YOUR OBJECTIVE: Please copy each line below that contains the string "reset".
──────── MATERIAL SUPPLIED ────────
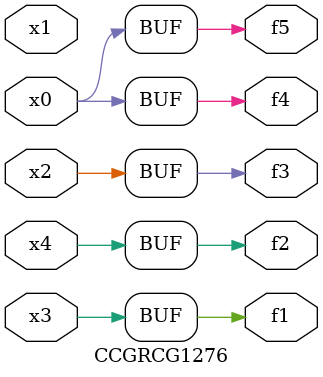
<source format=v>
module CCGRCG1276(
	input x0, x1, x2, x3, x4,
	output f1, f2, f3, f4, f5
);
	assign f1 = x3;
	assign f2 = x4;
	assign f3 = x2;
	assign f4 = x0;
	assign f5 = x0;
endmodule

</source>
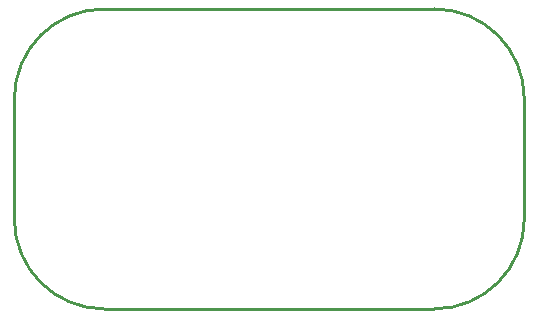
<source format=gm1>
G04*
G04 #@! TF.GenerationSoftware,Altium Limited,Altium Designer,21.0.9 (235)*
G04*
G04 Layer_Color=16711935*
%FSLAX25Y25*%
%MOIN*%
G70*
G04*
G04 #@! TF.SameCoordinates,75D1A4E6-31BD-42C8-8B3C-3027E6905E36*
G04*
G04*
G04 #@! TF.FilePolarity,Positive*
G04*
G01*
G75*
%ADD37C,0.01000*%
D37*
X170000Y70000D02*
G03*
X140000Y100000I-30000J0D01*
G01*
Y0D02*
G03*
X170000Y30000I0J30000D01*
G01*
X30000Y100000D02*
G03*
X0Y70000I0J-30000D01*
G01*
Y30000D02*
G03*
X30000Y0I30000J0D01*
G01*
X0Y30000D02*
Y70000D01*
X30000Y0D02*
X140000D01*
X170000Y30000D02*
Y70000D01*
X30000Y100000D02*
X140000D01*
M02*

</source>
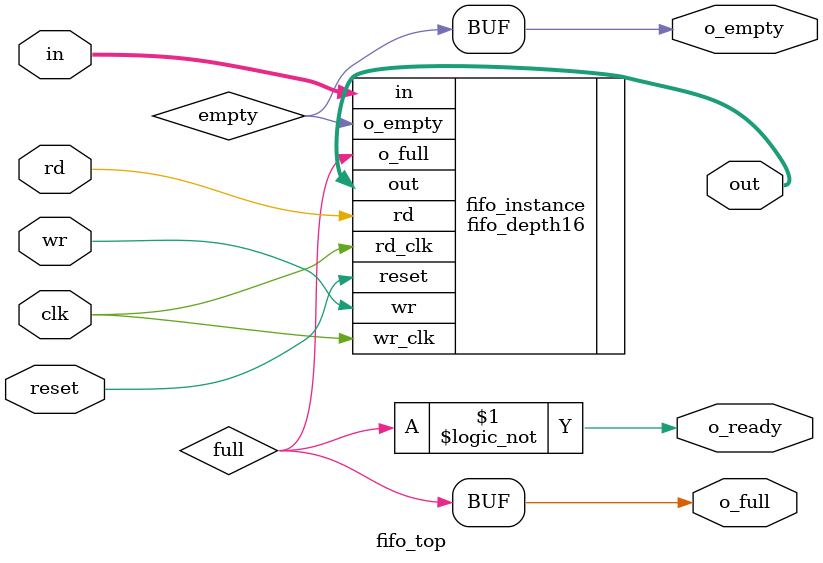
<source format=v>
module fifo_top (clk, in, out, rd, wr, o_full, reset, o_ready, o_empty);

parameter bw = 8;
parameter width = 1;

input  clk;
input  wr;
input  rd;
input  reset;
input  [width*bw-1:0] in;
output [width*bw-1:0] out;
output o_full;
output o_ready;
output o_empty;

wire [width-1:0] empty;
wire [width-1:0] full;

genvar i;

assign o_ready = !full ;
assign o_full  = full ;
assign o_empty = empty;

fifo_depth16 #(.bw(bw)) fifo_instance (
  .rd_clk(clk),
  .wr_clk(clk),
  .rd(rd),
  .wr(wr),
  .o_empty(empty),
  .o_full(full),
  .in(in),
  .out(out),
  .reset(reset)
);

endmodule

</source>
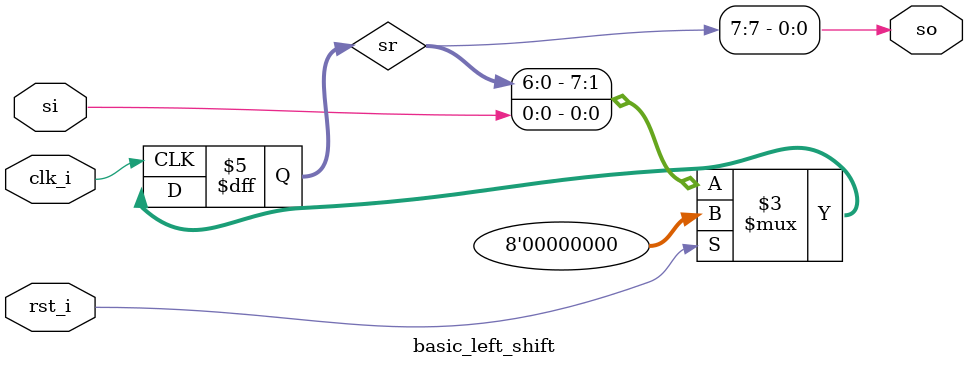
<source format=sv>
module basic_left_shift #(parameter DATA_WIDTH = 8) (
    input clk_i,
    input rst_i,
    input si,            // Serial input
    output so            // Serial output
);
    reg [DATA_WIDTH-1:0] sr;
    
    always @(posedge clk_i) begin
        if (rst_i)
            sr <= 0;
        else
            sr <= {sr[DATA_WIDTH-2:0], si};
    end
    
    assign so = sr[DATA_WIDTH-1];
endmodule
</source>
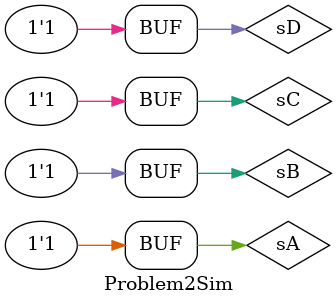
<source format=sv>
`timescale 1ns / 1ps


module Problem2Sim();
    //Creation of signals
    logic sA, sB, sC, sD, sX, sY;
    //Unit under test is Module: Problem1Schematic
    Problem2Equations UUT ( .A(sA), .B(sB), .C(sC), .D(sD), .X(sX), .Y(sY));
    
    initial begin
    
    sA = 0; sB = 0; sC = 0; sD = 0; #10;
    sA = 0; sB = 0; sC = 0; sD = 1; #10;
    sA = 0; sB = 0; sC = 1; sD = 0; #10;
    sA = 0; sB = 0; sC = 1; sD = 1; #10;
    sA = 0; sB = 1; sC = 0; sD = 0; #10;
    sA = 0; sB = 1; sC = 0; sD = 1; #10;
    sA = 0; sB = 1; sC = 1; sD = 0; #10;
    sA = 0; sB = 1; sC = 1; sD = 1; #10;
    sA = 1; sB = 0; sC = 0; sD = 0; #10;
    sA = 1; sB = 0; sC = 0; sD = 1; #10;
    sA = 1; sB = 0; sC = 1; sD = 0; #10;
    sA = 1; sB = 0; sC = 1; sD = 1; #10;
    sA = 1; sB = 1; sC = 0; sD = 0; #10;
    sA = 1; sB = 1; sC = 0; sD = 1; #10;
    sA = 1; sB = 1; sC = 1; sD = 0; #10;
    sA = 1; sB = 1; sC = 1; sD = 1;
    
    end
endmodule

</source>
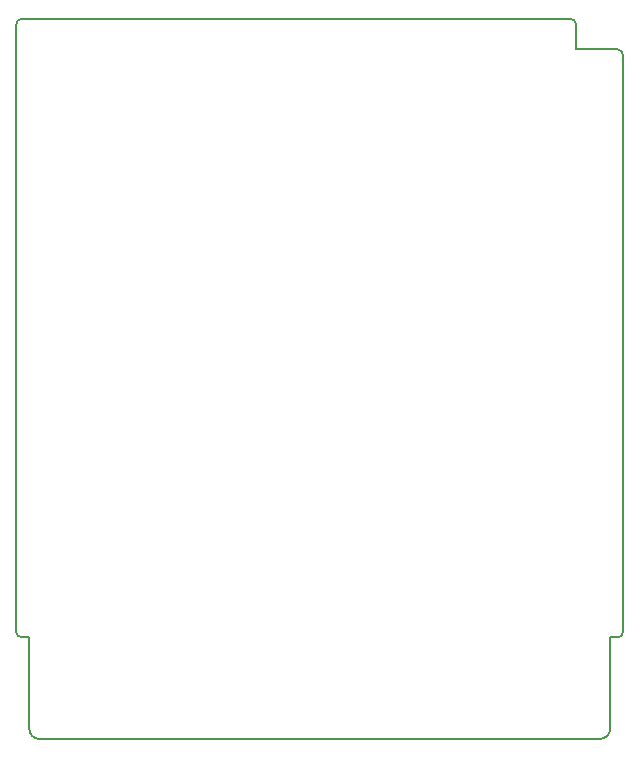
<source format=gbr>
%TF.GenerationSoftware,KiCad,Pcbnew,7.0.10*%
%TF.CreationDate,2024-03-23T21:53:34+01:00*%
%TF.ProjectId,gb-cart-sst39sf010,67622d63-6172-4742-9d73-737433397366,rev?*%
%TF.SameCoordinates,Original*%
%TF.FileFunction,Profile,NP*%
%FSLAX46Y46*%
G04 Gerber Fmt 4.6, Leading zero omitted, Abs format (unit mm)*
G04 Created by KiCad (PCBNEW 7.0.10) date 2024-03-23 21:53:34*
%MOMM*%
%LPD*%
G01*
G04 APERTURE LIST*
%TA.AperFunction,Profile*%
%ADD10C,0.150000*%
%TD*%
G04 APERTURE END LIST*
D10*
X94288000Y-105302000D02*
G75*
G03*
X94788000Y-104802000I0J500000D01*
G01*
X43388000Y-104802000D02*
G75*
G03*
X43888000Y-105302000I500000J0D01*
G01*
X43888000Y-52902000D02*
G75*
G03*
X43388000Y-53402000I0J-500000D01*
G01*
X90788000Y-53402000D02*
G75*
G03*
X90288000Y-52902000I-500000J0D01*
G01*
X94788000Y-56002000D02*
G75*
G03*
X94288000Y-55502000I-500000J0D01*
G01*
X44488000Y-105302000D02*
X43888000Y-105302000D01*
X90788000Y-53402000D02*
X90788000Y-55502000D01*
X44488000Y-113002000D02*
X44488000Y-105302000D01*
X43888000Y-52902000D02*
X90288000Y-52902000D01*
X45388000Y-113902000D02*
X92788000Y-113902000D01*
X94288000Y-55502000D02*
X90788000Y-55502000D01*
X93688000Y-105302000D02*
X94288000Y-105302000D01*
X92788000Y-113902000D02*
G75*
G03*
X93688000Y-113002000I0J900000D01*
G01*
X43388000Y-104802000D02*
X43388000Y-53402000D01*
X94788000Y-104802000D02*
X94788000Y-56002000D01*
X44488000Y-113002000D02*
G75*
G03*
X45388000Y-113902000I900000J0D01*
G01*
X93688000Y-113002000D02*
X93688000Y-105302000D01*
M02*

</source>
────────
EXPECTED ANSWER:
module fifo_top (clk, in, out, rd, wr, o_full, reset, o_ready, o_empty);
input  reset;
  .reset(reset)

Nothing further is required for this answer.